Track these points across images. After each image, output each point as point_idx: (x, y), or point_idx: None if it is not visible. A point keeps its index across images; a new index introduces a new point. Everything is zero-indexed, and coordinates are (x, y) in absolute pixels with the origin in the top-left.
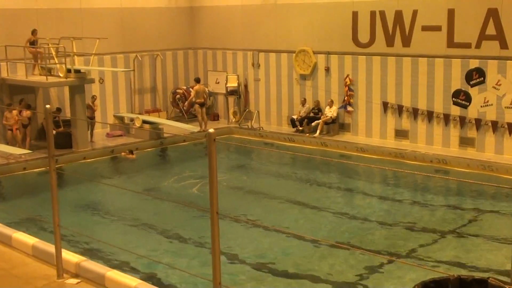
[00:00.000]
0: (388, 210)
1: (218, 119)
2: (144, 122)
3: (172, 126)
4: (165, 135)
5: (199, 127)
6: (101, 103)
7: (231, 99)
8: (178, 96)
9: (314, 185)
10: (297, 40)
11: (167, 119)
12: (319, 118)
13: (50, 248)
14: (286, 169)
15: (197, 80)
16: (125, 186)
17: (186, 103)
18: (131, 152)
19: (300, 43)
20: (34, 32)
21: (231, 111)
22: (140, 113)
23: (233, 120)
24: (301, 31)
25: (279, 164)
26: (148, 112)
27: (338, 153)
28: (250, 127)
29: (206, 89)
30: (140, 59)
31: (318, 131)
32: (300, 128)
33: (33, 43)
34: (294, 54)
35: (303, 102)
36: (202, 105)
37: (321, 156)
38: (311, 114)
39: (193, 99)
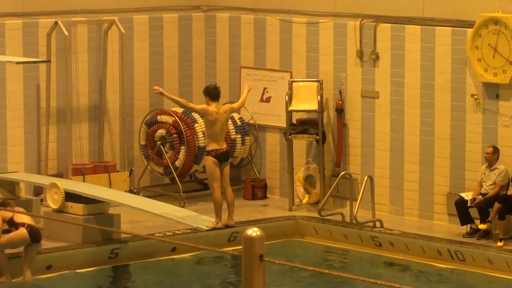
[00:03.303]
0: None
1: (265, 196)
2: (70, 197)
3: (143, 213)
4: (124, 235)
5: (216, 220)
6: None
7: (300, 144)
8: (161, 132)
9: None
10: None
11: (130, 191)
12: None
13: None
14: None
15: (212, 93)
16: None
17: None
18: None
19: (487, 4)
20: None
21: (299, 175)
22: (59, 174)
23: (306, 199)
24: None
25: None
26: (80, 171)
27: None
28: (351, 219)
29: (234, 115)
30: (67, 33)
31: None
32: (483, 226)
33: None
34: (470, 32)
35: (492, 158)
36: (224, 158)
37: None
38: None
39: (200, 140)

----

Directions: Your answer should be the lines above from the one containing "23: (233, 120)" through the one containing "39: (193, 99)", copied exactly and with both ends kept.

Task answer:
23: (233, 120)
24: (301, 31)
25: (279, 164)
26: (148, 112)
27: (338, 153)
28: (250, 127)
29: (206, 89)
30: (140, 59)
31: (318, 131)
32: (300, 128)
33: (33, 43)
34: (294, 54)
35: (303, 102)
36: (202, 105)
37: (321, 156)
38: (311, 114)
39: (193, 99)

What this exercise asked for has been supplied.